Reproduce every line of the records below, character for character, with nothing changed or left out.

>> START Data records

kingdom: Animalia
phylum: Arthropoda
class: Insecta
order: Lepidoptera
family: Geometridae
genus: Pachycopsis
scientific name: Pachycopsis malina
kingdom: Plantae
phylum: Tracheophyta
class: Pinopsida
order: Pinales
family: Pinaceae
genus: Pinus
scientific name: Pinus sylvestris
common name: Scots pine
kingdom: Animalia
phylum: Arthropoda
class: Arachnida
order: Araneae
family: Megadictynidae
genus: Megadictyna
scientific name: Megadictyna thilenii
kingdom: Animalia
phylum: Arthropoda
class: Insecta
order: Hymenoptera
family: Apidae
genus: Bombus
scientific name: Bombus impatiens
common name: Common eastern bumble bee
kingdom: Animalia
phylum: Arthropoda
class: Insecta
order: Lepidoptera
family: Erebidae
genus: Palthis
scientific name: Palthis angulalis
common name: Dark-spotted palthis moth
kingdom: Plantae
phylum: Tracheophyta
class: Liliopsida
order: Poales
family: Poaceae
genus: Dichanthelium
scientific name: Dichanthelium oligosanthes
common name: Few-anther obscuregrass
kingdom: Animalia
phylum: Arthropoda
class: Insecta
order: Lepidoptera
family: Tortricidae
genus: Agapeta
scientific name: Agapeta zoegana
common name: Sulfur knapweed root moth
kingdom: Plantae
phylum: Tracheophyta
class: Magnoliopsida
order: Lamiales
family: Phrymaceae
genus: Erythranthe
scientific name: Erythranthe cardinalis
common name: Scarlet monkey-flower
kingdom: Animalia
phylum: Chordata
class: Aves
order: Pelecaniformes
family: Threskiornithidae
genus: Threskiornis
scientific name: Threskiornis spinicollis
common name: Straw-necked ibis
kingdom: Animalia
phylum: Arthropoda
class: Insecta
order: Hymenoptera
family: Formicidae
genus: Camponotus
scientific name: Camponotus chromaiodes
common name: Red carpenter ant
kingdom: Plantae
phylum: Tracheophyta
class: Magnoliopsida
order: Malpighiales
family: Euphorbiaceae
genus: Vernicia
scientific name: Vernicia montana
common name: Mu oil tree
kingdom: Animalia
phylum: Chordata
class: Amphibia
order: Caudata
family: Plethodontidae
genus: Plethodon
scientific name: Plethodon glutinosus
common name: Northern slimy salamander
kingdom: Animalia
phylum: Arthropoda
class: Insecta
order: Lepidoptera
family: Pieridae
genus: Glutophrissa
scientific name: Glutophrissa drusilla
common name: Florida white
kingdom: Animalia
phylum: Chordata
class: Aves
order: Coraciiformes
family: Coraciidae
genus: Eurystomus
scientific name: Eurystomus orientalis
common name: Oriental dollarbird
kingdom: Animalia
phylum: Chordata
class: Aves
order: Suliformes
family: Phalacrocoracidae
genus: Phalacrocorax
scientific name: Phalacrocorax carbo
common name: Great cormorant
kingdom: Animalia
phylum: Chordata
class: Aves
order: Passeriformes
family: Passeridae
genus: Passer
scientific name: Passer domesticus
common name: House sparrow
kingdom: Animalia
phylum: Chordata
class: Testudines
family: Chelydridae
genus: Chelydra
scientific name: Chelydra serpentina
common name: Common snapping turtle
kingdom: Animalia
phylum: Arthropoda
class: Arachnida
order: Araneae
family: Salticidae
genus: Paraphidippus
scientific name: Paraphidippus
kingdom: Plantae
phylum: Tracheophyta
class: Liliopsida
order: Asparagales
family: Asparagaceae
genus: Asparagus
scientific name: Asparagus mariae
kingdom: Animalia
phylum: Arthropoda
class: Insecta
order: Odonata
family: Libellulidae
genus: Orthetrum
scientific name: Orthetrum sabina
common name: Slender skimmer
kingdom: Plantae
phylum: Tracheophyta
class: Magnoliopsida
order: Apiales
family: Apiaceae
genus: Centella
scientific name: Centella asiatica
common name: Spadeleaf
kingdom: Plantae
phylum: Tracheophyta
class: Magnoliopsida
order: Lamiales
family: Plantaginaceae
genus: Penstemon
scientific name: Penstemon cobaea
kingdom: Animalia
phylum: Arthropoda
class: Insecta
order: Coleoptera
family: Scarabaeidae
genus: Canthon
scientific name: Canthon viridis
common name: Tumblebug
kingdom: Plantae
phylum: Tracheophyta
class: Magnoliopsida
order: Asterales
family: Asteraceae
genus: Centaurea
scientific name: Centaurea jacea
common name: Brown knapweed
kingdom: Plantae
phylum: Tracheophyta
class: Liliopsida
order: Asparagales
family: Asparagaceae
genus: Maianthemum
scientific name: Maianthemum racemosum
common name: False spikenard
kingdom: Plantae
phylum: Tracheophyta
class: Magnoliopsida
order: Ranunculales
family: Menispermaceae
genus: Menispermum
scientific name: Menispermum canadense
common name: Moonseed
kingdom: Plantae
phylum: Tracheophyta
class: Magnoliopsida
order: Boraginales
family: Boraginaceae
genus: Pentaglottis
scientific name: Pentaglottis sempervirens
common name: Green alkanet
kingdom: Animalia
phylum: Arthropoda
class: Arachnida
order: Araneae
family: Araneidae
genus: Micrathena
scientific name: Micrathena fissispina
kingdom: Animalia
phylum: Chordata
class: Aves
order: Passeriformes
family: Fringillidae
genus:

>> END Data records

▶ [Complete answer]:
kingdom: Animalia
phylum: Arthropoda
class: Insecta
order: Lepidoptera
family: Geometridae
genus: Pachycopsis
scientific name: Pachycopsis malina
kingdom: Plantae
phylum: Tracheophyta
class: Pinopsida
order: Pinales
family: Pinaceae
genus: Pinus
scientific name: Pinus sylvestris
common name: Scots pine
kingdom: Animalia
phylum: Arthropoda
class: Arachnida
order: Araneae
family: Megadictynidae
genus: Megadictyna
scientific name: Megadictyna thilenii
kingdom: Animalia
phylum: Arthropoda
class: Insecta
order: Hymenoptera
family: Apidae
genus: Bombus
scientific name: Bombus impatiens
common name: Common eastern bumble bee
kingdom: Animalia
phylum: Arthropoda
class: Insecta
order: Lepidoptera
family: Erebidae
genus: Palthis
scientific name: Palthis angulalis
common name: Dark-spotted palthis moth
kingdom: Plantae
phylum: Tracheophyta
class: Liliopsida
order: Poales
family: Poaceae
genus: Dichanthelium
scientific name: Dichanthelium oligosanthes
common name: Few-anther obscuregrass
kingdom: Animalia
phylum: Arthropoda
class: Insecta
order: Lepidoptera
family: Tortricidae
genus: Agapeta
scientific name: Agapeta zoegana
common name: Sulfur knapweed root moth
kingdom: Plantae
phylum: Tracheophyta
class: Magnoliopsida
order: Lamiales
family: Phrymaceae
genus: Erythranthe
scientific name: Erythranthe cardinalis
common name: Scarlet monkey-flower
kingdom: Animalia
phylum: Chordata
class: Aves
order: Pelecaniformes
family: Threskiornithidae
genus: Threskiornis
scientific name: Threskiornis spinicollis
common name: Straw-necked ibis
kingdom: Animalia
phylum: Arthropoda
class: Insecta
order: Hymenoptera
family: Formicidae
genus: Camponotus
scientific name: Camponotus chromaiodes
common name: Red carpenter ant
kingdom: Plantae
phylum: Tracheophyta
class: Magnoliopsida
order: Malpighiales
family: Euphorbiaceae
genus: Vernicia
scientific name: Vernicia montana
common name: Mu oil tree
kingdom: Animalia
phylum: Chordata
class: Amphibia
order: Caudata
family: Plethodontidae
genus: Plethodon
scientific name: Plethodon glutinosus
common name: Northern slimy salamander
kingdom: Animalia
phylum: Arthropoda
class: Insecta
order: Lepidoptera
family: Pieridae
genus: Glutophrissa
scientific name: Glutophrissa drusilla
common name: Florida white
kingdom: Animalia
phylum: Chordata
class: Aves
order: Coraciiformes
family: Coraciidae
genus: Eurystomus
scientific name: Eurystomus orientalis
common name: Oriental dollarbird
kingdom: Animalia
phylum: Chordata
class: Aves
order: Suliformes
family: Phalacrocoracidae
genus: Phalacrocorax
scientific name: Phalacrocorax carbo
common name: Great cormorant
kingdom: Animalia
phylum: Chordata
class: Aves
order: Passeriformes
family: Passeridae
genus: Passer
scientific name: Passer domesticus
common name: House sparrow
kingdom: Animalia
phylum: Chordata
class: Testudines
family: Chelydridae
genus: Chelydra
scientific name: Chelydra serpentina
common name: Common snapping turtle
kingdom: Animalia
phylum: Arthropoda
class: Arachnida
order: Araneae
family: Salticidae
genus: Paraphidippus
scientific name: Paraphidippus
kingdom: Plantae
phylum: Tracheophyta
class: Liliopsida
order: Asparagales
family: Asparagaceae
genus: Asparagus
scientific name: Asparagus mariae
kingdom: Animalia
phylum: Arthropoda
class: Insecta
order: Odonata
family: Libellulidae
genus: Orthetrum
scientific name: Orthetrum sabina
common name: Slender skimmer
kingdom: Plantae
phylum: Tracheophyta
class: Magnoliopsida
order: Apiales
family: Apiaceae
genus: Centella
scientific name: Centella asiatica
common name: Spadeleaf
kingdom: Plantae
phylum: Tracheophyta
class: Magnoliopsida
order: Lamiales
family: Plantaginaceae
genus: Penstemon
scientific name: Penstemon cobaea
kingdom: Animalia
phylum: Arthropoda
class: Insecta
order: Coleoptera
family: Scarabaeidae
genus: Canthon
scientific name: Canthon viridis
common name: Tumblebug
kingdom: Plantae
phylum: Tracheophyta
class: Magnoliopsida
order: Asterales
family: Asteraceae
genus: Centaurea
scientific name: Centaurea jacea
common name: Brown knapweed
kingdom: Plantae
phylum: Tracheophyta
class: Liliopsida
order: Asparagales
family: Asparagaceae
genus: Maianthemum
scientific name: Maianthemum racemosum
common name: False spikenard
kingdom: Plantae
phylum: Tracheophyta
class: Magnoliopsida
order: Ranunculales
family: Menispermaceae
genus: Menispermum
scientific name: Menispermum canadense
common name: Moonseed
kingdom: Plantae
phylum: Tracheophyta
class: Magnoliopsida
order: Boraginales
family: Boraginaceae
genus: Pentaglottis
scientific name: Pentaglottis sempervirens
common name: Green alkanet
kingdom: Animalia
phylum: Arthropoda
class: Arachnida
order: Araneae
family: Araneidae
genus: Micrathena
scientific name: Micrathena fissispina
kingdom: Animalia
phylum: Chordata
class: Aves
order: Passeriformes
family: Fringillidae
genus:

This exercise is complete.